### WHAT THE EXERCISE ASKS
What you return should be every line of the material, unchanged.

### RAW DATA
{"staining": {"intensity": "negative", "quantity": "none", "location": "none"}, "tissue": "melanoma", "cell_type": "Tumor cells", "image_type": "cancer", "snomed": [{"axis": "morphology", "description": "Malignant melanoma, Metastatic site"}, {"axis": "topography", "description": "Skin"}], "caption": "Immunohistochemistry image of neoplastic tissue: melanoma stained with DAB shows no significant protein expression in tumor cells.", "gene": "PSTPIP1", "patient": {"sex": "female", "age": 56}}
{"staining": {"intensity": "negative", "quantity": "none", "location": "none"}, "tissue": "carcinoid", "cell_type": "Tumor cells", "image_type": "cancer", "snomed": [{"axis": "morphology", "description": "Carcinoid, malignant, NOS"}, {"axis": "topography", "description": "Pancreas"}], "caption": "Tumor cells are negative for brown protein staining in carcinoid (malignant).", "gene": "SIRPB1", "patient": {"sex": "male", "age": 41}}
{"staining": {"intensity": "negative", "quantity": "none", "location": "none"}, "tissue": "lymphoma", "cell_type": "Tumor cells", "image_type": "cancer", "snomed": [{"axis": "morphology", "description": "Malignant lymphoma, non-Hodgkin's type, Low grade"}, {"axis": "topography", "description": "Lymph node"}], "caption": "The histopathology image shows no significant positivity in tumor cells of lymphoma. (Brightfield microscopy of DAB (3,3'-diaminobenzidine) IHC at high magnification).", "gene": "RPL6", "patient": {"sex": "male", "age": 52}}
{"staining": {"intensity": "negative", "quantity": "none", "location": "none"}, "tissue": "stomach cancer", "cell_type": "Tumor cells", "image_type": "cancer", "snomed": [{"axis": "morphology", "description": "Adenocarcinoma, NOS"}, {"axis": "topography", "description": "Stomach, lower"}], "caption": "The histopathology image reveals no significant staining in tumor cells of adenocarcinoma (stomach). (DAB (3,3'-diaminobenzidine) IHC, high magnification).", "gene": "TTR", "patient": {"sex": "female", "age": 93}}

### RESPONSE FOR THIS EXERCISE
{"staining": {"intensity": "negative", "quantity": "none", "location": "none"}, "tissue": "melanoma", "cell_type": "Tumor cells", "image_type": "cancer", "snomed": [{"axis": "morphology", "description": "Malignant melanoma, Metastatic site"}, {"axis": "topography", "description": "Skin"}], "caption": "Immunohistochemistry image of neoplastic tissue: melanoma stained with DAB shows no significant protein expression in tumor cells.", "gene": "PSTPIP1", "patient": {"sex": "female", "age": 56}}
{"staining": {"intensity": "negative", "quantity": "none", "location": "none"}, "tissue": "carcinoid", "cell_type": "Tumor cells", "image_type": "cancer", "snomed": [{"axis": "morphology", "description": "Carcinoid, malignant, NOS"}, {"axis": "topography", "description": "Pancreas"}], "caption": "Tumor cells are negative for brown protein staining in carcinoid (malignant).", "gene": "SIRPB1", "patient": {"sex": "male", "age": 41}}
{"staining": {"intensity": "negative", "quantity": "none", "location": "none"}, "tissue": "lymphoma", "cell_type": "Tumor cells", "image_type": "cancer", "snomed": [{"axis": "morphology", "description": "Malignant lymphoma, non-Hodgkin's type, Low grade"}, {"axis": "topography", "description": "Lymph node"}], "caption": "The histopathology image shows no significant positivity in tumor cells of lymphoma. (Brightfield microscopy of DAB (3,3'-diaminobenzidine) IHC at high magnification).", "gene": "RPL6", "patient": {"sex": "male", "age": 52}}
{"staining": {"intensity": "negative", "quantity": "none", "location": "none"}, "tissue": "stomach cancer", "cell_type": "Tumor cells", "image_type": "cancer", "snomed": [{"axis": "morphology", "description": "Adenocarcinoma, NOS"}, {"axis": "topography", "description": "Stomach, lower"}], "caption": "The histopathology image reveals no significant staining in tumor cells of adenocarcinoma (stomach). (DAB (3,3'-diaminobenzidine) IHC, high magnification).", "gene": "TTR", "patient": {"sex": "female", "age": 93}}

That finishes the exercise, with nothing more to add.